▶ **Texte fourni**

++++++++++

Quant à Thomas Jefferson, il avait débuté sa carrière comme courtier en vin et appréciait le champagne. Il le classait au premier rang des vins de France avec l’Hermitage (AOC Côtes du Rhône). Son contemporain, Benjamin Franklin, n’était pas en reste : il en parle abondamment dans son livre de recettes, Benjamin Franklin Book of Recipes. Une recette fera date dans l’histoire, celle du Champagne Punch. Celle-ci associe “deux magnums de champagne, une bouteille de porto, un citron, une orange, des clous de girofle et une tarte aux pommes. Bien mélanger le tout et servir dans un grand saladier à punch.”

Du champagne en Amérique

Au XIXe siècle, le champagne reste un produit rare, hors de portée de  ­l’Américain moyen. Longtemps, seule la classe aisée des grandes villes de l’Est en consomme, seulement pour les grandes occasions. Mais cela dope son image de produit d’exception et de compagnon de la fête. La guerre de 1914-1918 est l’occasion pour de nombreux soldats américains de découvrir le champagne, d’autant qu’ils sont stationnés près de la région de production. Hasards de l’histoire, le jeune colonel Patton en fait partie ; 25 ans plus tard, devenu général, ses troupes empêcheront de justesse le dynamitage des caves de Bollinger par l’armée allemande en retraite.

L’importation de champagne aux Etats-Unis cesse avec la prohibition, en 1920, pour reprendre de plus belle après son abrogation. La Deuxième Guerre mondiale est l’occasion pour les G.I. d’y reprendre goût. Aujourd’hui, les exportations de champagne vers les Etats-Unis représentent 17,9 millions de bouteilles : son deuxième débouché à l’étranger derrière le Royaume-Uni.

Le vrai champagne à la conquête des Etats-Unis

Contrairement aux vins tranquilles, qui sont le plus souvent millésimés, issus d’une seule vendange, la plupart des champagnes sont des assemblages, des blends de plusieurs années, afin de garantir une qualité constante. Ce qui fait du champagne un produit de marque, à l’image des alcools. La provenance passe au second plan derrière la notoriété de la maison, du négociant qui achète les raisins et les vinifie (ou parfois, assemble les vins faits).

Chaque maison cultive un style, une image. Une étude réalisée en 2012 par le cabinet américain Shanken Impact a établi le palmarès international des marques de champagne : arrivent en tête Moët & Chandon et ­Veuve-Clicquot (deux marques du groupe LVMH), devant Nicolas Feuillatte (groupement coopératif). Puis viennent Mumm (Pernod-Ricard), Laurent Perrier, première marque indépendante, Piper ­Heidsieck et Pommery (Vranken-Pommery).

Ce classement se base sur des chiffres de vente. Si l’on s’intéresse à la notoriété, il faut prendre en compte le caractère exclusif de certaines marques comme Krug (ne pas confondre avec la Charles Krug Winery de la vallée de Napa en Californie, qui ne fait pas de mousseux), Deutz, Salon, ­Bollinger ou encore Gosset. Ces producteurs, sans avoir une diffusion comparable aux grandes marques citées plus haut, attirent davantage les œnophiles. On entre avec elles dans la catégorie des produits rares, à l’image de Clos du Mesnil ou du Clos d’Ambonnay, deux sélections parcellaires produites par Krug à moins de dix mille bouteilles.

++++++++++

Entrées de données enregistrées
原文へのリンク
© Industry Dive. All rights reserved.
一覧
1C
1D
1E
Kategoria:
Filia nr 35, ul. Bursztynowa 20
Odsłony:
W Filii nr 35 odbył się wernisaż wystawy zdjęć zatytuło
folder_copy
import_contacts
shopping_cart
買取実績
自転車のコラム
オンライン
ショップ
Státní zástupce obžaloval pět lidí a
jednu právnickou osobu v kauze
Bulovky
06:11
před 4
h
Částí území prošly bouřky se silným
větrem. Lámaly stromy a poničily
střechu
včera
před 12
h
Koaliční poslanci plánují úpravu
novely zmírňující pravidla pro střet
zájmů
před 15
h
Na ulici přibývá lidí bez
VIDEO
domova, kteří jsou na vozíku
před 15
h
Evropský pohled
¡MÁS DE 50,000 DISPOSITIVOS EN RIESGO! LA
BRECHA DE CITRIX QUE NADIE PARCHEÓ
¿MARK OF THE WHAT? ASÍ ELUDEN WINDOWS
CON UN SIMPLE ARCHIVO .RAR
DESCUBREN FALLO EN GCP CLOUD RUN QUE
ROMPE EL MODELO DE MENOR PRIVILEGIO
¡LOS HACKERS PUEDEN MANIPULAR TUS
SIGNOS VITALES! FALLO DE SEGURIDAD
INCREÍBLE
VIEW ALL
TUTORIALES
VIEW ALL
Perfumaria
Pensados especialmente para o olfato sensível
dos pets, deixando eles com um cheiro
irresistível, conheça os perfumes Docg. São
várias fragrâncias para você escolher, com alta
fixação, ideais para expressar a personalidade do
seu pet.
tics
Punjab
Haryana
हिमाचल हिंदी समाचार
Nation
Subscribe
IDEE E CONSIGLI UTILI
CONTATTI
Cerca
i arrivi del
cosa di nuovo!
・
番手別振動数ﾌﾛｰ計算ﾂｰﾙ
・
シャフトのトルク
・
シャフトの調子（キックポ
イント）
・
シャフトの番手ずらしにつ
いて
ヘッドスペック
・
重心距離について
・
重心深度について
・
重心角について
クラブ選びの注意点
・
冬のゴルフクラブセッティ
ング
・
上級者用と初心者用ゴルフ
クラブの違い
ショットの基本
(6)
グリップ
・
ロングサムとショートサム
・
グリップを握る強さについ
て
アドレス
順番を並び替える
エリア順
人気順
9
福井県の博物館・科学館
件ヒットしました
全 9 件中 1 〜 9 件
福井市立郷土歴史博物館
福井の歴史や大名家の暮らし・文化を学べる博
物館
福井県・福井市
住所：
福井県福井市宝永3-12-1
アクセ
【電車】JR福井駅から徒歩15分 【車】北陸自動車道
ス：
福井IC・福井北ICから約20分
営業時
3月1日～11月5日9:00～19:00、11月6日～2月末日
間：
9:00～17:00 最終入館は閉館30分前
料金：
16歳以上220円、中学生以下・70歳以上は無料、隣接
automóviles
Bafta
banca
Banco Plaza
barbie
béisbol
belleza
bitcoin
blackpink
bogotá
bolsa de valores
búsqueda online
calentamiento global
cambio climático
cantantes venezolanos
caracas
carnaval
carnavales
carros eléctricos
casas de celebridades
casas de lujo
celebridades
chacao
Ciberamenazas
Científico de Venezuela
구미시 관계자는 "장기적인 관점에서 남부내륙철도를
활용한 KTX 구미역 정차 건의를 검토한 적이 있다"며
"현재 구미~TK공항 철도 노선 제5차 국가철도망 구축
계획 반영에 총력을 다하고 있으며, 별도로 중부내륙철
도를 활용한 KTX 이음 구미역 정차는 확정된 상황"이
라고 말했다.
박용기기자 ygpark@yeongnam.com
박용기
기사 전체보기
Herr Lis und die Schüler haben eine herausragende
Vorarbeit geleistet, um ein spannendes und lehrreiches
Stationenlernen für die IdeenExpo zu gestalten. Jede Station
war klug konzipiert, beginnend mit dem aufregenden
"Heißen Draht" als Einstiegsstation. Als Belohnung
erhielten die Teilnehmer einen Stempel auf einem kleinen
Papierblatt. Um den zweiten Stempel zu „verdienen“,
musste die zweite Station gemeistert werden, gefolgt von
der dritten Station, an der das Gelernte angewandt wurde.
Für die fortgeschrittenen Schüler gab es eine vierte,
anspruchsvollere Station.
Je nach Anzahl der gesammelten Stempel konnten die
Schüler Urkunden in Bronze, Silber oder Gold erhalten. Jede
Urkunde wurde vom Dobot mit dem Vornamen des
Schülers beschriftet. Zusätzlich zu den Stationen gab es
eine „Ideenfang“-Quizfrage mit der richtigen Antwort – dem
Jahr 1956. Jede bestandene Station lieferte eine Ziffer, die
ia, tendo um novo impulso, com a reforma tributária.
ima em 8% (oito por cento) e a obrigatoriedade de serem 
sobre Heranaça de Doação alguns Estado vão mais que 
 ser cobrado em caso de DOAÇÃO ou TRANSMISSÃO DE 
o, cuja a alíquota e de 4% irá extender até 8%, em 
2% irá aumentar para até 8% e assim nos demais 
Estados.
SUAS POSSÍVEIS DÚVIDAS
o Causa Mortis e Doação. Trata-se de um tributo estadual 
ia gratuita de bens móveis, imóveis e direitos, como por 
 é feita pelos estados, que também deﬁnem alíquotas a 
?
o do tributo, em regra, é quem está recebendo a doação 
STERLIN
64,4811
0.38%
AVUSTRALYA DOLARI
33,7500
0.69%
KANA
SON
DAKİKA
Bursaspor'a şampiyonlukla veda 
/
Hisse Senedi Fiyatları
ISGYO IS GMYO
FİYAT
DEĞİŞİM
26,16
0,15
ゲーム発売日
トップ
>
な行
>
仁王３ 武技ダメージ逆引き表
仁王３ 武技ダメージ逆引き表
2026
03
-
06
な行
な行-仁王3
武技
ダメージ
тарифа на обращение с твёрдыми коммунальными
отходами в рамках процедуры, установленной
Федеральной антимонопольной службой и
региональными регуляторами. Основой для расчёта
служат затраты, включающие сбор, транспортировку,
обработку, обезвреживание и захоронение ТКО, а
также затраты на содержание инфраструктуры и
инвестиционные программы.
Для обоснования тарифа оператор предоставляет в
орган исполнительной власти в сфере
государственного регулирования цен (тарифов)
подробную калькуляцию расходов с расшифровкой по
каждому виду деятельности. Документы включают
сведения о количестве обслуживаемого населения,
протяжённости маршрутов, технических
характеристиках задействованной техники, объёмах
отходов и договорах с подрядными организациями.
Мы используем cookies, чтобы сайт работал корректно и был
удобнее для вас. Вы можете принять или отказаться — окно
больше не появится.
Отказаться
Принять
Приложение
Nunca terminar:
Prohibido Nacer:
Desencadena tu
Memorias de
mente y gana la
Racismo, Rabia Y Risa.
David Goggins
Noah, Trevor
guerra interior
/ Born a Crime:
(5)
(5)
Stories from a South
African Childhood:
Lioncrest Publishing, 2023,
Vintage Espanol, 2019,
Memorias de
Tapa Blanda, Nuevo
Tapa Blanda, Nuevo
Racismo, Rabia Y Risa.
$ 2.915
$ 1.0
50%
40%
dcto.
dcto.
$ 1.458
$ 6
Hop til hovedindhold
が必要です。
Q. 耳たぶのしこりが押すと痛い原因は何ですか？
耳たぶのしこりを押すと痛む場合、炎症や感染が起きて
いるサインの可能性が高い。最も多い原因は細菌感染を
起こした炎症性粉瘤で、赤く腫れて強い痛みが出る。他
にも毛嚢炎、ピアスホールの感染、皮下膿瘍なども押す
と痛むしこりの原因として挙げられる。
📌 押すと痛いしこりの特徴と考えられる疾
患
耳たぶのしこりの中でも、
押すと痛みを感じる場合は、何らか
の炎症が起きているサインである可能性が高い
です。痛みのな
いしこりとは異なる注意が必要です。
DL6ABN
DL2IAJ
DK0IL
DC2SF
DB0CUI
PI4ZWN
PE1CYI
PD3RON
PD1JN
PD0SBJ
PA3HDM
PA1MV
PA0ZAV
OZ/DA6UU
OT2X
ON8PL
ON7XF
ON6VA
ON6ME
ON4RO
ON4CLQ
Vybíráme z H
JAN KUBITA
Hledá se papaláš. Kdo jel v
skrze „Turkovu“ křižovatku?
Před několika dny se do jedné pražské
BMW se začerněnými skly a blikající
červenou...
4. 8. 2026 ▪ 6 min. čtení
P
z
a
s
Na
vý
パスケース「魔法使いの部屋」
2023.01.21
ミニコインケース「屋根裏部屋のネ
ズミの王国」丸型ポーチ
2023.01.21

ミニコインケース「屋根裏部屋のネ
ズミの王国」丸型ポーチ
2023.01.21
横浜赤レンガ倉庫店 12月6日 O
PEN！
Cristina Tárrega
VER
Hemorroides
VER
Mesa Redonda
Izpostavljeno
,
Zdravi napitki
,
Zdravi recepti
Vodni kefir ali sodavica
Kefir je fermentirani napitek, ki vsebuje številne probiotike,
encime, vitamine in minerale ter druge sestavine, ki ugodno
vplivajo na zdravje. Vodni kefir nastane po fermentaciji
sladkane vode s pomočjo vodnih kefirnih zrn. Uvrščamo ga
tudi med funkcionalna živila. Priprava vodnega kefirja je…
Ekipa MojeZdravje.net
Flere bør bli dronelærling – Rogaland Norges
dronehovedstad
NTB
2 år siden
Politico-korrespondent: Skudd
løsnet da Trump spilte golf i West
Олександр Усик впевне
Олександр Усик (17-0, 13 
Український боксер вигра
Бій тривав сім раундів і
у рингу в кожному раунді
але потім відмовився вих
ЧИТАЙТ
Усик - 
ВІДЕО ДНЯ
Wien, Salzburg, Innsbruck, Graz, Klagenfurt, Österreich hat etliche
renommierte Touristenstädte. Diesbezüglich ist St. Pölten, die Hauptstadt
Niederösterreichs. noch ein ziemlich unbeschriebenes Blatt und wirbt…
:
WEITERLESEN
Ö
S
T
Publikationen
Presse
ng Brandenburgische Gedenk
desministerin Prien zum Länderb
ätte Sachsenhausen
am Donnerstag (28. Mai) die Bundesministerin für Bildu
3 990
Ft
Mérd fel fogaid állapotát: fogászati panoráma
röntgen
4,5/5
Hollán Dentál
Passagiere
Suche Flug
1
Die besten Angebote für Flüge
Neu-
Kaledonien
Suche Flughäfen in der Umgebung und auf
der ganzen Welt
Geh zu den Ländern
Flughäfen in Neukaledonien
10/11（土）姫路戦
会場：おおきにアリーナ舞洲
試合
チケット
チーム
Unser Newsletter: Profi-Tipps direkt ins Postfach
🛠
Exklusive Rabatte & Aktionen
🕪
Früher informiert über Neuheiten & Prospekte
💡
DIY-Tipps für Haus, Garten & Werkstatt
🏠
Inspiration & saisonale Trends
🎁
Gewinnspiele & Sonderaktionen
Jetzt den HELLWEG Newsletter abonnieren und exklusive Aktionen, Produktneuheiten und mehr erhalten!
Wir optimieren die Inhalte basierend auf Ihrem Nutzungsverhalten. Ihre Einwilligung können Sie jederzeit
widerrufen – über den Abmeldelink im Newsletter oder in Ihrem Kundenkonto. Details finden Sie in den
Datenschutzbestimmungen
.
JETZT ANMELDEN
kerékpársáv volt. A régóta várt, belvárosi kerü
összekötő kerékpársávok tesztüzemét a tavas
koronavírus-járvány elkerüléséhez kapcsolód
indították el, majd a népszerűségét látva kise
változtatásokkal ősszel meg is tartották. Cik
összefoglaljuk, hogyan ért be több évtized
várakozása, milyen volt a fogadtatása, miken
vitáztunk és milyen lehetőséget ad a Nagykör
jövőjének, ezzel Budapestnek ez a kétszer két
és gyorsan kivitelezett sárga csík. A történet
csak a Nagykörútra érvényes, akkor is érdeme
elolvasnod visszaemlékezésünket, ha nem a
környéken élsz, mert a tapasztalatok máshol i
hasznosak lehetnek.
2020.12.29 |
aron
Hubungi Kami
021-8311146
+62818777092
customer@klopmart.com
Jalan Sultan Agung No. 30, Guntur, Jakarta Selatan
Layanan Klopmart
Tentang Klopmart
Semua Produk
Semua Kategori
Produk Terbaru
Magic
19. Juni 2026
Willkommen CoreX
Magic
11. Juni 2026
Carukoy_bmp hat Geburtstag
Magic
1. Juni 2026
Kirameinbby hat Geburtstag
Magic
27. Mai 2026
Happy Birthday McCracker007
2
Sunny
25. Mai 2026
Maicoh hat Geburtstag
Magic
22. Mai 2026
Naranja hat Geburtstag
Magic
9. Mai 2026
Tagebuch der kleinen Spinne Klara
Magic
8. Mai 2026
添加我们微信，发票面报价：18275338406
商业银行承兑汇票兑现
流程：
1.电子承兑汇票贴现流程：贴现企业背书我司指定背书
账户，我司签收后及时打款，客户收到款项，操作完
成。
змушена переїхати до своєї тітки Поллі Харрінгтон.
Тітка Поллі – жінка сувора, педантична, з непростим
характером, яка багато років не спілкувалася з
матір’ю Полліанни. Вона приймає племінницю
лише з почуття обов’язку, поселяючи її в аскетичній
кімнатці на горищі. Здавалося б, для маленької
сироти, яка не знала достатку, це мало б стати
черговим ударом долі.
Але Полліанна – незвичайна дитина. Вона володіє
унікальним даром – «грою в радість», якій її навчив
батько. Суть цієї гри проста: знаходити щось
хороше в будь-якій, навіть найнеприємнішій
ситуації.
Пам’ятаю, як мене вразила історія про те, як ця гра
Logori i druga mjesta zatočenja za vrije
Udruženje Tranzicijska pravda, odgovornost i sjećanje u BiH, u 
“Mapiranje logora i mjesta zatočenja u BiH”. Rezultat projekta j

++++++++++

▶ **Consigne**
Rédigez la suite du texte sur le champagne aux États-Unis, en partant de sa dernière phrase.

▶ **Réponse proposée**
Revenons sur les deux premières marques du classement, pour constater que leur succès aux Etats-Unis est ancien. Pour Moët & Chandon, ce succès précède l’indépendance : née en 1743, la maison, qui s’appelle encore Moët & Cie, exporte ses premières bouteilles vers les treize colonies anglaises dès 1750. Il ne fallut que dix ans pour que ­Philippe Clicquot, qui a fondé sa maison en 1772, vende ses premières bouteilles aux ­Etats-Unis – 100 bouteilles expédiées à la société Robert & Co, de Philadelphie.

Cette antériorité n’explique pas tout. Pour être présent – et en évidence – sur tout le territoire américain, il faut un bon réseau commercial. Autre avantage : l’ancrage local (le plus souvent, californien). Depuis 1973, Moët & Chandon possède sa propre winery en Californie, Domaine Chandon, qui produit d’excellents sparklings (Brut Classic, Blanc de Noirs) à partir des cépages champenois… mais pas sous le nom de champagne.

Cette initiative allait inspirer d’autres groupes champenois à délocaliser, sinon leur champagne, du moins leur savoir-faire. Comme Chandon, la Maison Mumm s’est installée dans la Napa Valley ; Roederer a choisi la vallée d’Anderson, près de Mendocino. ­Taittinger s’est associé avec Kobrand pour fonder Domaine Carneros, entre les vallées de Napa et de Sonoma. Les deux partenaires y ont reproduit un château champenois, à l’image de la Marquetterie.

Les bulles californiennes

La production de bulles sur le territoire américain remonte à la fin du XIXe siècle – l’un de ses pionniers est Korbel, une maison fondée en 1882 dans la vallée de Sonoma par un émigrant tchèque qui décline aujourd’hui sa gamme de ­”champagne californien” avec l’accent français : “Le Premier”, “Rouge”, “Blanc de Noirs”. Les premières bouteilles produites selon la méthode champenoise et signées Korbel datent des années 1890.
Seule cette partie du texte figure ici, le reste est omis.